Il ragazzino è ricco – per via della casa, della camicia bianca, e soprattutto della musica classica, segno sicuro di una vita tra gli agi. L’adulto è povero, per campare si prende cura dello specchio che d’inverno regala un po’ di sole a Viganella, paesino tra le montagne dell’Ossola. Fa anche l’osservatore di aquiloni, mestiere che non sembra granché redditizio e ha una fidanzata artista (costruisce alberelli con i rotoli di carta igienica, prendiamo nota per un saggio su come vengono trattate le donne nel cinema italiano d’autore).

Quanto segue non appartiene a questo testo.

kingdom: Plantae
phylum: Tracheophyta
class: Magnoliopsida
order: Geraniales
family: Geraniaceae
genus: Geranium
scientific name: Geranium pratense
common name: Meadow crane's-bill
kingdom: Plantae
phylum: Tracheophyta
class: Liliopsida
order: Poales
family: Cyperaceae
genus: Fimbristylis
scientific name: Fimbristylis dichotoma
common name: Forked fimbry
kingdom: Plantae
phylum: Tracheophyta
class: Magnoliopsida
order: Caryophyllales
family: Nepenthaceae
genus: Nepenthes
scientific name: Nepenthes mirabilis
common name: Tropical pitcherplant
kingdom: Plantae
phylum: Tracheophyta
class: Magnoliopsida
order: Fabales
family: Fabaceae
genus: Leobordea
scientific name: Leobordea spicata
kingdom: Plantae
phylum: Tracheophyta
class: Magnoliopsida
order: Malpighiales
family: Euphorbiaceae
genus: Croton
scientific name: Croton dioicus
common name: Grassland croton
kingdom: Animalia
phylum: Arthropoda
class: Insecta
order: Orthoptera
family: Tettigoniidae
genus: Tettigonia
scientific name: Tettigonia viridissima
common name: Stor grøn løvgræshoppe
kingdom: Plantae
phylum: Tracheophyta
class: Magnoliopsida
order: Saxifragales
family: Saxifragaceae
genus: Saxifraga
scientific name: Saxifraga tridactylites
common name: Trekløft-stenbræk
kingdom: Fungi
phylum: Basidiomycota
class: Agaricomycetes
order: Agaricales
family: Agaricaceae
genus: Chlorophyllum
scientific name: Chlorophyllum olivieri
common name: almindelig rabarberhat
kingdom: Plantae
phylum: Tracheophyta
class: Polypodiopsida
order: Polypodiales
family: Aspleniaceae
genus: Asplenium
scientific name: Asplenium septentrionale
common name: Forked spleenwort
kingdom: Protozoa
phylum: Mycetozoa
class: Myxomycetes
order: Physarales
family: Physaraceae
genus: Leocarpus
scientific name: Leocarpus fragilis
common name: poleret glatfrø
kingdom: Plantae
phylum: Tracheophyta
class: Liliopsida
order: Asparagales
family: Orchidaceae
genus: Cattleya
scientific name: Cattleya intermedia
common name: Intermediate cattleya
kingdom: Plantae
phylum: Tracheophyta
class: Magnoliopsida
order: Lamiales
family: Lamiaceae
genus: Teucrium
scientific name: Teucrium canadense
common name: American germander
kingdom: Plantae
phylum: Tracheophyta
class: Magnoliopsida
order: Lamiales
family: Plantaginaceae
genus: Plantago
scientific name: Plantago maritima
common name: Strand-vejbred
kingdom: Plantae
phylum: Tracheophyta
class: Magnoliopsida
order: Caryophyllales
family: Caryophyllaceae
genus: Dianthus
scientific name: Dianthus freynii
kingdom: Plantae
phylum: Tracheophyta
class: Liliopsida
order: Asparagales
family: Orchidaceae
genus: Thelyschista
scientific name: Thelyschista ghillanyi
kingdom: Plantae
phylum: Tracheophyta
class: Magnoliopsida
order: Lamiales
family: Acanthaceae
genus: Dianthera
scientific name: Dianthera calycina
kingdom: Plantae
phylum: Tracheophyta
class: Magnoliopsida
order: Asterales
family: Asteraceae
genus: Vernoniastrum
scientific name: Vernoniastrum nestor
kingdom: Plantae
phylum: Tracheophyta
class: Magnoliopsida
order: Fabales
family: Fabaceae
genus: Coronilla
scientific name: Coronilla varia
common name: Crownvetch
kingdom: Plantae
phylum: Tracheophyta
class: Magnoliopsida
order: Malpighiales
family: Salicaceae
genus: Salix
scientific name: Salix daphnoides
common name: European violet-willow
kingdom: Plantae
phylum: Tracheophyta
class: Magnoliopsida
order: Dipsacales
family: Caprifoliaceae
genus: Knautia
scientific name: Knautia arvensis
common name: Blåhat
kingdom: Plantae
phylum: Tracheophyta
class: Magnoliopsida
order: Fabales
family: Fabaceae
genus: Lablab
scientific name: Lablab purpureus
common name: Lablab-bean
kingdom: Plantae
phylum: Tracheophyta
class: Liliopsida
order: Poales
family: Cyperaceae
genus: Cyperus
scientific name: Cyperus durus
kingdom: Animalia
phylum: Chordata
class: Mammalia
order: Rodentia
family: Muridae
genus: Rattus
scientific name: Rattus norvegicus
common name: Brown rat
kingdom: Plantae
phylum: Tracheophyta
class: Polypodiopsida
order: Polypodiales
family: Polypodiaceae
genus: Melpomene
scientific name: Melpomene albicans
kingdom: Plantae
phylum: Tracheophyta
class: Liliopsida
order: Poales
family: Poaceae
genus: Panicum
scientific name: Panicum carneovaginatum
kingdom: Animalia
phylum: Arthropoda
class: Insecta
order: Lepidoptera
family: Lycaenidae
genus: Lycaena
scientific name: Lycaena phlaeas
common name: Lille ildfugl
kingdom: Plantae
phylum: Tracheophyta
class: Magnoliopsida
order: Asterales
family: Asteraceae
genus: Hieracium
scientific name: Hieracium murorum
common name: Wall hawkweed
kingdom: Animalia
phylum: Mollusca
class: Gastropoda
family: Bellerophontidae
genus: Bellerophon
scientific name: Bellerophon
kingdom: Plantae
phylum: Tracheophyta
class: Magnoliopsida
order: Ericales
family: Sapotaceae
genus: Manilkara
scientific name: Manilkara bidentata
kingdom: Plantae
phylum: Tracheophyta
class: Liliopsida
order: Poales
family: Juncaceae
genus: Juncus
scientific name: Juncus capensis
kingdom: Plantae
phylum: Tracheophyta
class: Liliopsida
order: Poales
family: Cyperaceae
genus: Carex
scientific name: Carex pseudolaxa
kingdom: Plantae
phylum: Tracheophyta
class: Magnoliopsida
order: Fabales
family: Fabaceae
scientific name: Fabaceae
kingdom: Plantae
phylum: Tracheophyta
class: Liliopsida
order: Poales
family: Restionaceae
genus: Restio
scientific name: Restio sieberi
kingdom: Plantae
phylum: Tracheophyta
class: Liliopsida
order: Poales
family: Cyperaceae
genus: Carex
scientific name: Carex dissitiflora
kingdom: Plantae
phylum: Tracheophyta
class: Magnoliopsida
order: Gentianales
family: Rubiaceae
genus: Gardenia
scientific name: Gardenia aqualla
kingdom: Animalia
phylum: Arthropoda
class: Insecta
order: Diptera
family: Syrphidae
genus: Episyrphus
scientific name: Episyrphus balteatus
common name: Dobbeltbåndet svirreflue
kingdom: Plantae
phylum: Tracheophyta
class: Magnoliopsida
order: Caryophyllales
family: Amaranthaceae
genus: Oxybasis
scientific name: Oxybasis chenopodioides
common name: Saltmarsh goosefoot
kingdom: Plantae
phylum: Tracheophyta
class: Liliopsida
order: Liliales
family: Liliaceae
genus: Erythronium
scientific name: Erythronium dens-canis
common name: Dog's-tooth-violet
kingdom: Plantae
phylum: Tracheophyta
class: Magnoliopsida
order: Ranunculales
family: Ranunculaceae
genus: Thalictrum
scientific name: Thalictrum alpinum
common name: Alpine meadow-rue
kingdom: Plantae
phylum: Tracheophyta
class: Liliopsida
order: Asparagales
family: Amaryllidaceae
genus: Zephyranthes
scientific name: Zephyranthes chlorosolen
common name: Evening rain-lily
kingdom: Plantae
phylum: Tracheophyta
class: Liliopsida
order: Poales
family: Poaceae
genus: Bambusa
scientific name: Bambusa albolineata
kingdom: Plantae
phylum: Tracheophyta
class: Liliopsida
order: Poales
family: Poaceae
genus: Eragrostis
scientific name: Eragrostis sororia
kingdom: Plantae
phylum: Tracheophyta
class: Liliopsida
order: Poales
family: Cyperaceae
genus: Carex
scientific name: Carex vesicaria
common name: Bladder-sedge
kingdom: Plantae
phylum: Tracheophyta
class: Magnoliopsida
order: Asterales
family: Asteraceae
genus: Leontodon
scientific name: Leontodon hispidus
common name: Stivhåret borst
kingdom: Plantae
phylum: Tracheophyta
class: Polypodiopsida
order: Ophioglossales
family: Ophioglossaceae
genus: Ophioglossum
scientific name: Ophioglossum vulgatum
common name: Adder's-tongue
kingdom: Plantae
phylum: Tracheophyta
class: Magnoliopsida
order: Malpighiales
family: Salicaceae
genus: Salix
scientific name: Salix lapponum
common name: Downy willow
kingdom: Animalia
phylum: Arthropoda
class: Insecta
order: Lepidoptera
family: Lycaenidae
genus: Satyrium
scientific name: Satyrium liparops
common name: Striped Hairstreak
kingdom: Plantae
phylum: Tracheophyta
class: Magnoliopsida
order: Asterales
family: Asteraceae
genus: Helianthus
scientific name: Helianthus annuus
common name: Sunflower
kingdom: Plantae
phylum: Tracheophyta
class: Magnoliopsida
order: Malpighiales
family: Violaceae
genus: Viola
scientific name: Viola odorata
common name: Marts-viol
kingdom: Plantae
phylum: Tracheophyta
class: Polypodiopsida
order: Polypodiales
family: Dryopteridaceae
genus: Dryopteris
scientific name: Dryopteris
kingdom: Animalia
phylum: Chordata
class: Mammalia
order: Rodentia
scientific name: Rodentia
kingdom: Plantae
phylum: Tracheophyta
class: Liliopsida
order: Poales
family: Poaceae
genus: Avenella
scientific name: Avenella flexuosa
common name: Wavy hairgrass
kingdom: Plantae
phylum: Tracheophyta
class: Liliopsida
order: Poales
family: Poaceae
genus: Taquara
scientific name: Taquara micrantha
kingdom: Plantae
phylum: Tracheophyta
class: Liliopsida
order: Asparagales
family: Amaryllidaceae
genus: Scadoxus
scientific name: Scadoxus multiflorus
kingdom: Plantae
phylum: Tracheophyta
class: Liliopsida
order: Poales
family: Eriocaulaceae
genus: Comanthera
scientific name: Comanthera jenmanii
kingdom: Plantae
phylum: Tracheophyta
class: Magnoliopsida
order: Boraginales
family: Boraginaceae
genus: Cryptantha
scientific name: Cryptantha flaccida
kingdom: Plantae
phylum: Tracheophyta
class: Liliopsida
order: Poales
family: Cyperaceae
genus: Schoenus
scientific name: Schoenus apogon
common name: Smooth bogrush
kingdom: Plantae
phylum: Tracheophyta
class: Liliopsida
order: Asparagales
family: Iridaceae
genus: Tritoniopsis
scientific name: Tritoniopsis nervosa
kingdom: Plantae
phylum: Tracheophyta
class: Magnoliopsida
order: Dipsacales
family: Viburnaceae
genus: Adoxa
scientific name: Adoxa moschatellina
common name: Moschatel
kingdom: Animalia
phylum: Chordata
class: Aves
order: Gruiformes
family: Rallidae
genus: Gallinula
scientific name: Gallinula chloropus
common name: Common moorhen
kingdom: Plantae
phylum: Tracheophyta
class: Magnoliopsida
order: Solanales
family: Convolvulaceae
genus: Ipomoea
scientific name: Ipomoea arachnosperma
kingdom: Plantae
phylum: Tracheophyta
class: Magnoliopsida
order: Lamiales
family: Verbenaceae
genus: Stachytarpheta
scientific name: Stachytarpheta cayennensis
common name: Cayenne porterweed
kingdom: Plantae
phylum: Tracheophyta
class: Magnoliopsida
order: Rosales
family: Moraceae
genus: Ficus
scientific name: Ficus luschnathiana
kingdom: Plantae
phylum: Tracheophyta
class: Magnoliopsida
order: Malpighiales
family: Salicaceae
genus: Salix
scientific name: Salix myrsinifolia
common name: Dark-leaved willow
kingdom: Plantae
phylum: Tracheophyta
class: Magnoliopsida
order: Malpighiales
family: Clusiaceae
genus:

Rullo di tamburi. I due sono fratellastri, hanno lo stesso padre. Uno vissuto negli agi, l’altro nella necessità. Per questo – altro rullo di tamburi – il ragazzino non sa scegliere, mentre l’adulto povero non ha mai potuto scegliere. Viaggiano insieme su un antico ma lucidissimo e splendente maggiolino Volkswagen, nero e decappottabile, mai sporcato da un granello di polvere neanche quando viaggia sullo sterrato. Pisciano insieme, mentre un drone con la macchina da presa cala su di loro (nell’antologia delle scene inutili, questa è molto ben piazzata). Incontrano una cantante con la figlia ragazzina – se fosse un fumetto, si vedrebbero i cuoricini.
Arrivano fino a Parigi. Prima tappa alla Brasserie Lipp, dove in un tavolo d’angolo c’è nientedimeno che Jean-Pierre Léaud. Di sicuro, il wet dream del regista quando era fanciullo. Nei titoli di coda, puntuale, la nostalgia per le vecchie sale.